You could see this coming miles away.
Per TSN’s Darren Dreger, (now former) Nashville Predators assistant coach Phil Housley is now the head coach of the Buffalo Sabres, the organization in which he started his Hall of Fame career.
The sixth overall pick in the 1982 NHL Draft, Housley went onto play his first eight years of pro hockey with the Sabres. During his time in Buffalo, he represented Team USA four times in international competition, twice in the Canada Cup (the predecessor of the World Cup) and twice at the World Championships. In 1990, he became a member of the Winnipeg Jets and subsequently bounced around from team to team afterward before retiring in 2003. During his Hall of Fame career, Housley became the highest scoring American-born defenseman and logged 1,495 regular season games (and 85 more playoff games) over 21 seasons.

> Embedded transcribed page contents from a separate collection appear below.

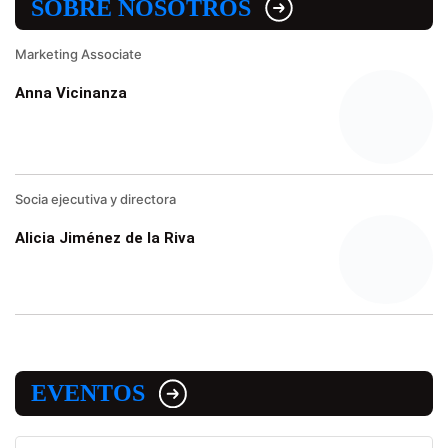
SOBRE NOSOTROS
Marketing Associate
Anna Vicinanza
Socia ejecutiva y directora
Alicia Jiménez de la Riva
EVENTOS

His post-playing career took him to Stillwater High School in Stillwater, Minnesota where he was the head coach for nine years. He was named the bench boss of Team USA’s 2013 World Junior team (a squad that featured future Nashville Predator defenseman Seth Jones) and promptly won gold. From there, he earned his first NHL coaching position, the one he had with the Predators until today.
These past two weeks were his first experience ever in a Stanley Cup Final.
The question now becomes who will replace him at Peter Laviolette’s side? The lead candidate would logically be the main man in Milwaukee, Nashville’s top minor league affiliate, Dean Evason. The original San Jose Shark has been the head coach of the Admirals for a good run of five seasons now and has certainly paid his dues. That said, he also has experience behind an NHL bench, having been an assistant coach of the Washington Capitals from 2005 to taking the lead job in Milwaukee in 2012.
According to his Twitter account, today is also he and his wife, Karin’s, 32nd wedding anniversary. Lots of reasons to celebrate in the Housley’s household on this Thursday.
UPDATE: The Sabres made the hiring official just minutes after the initial Dreger report.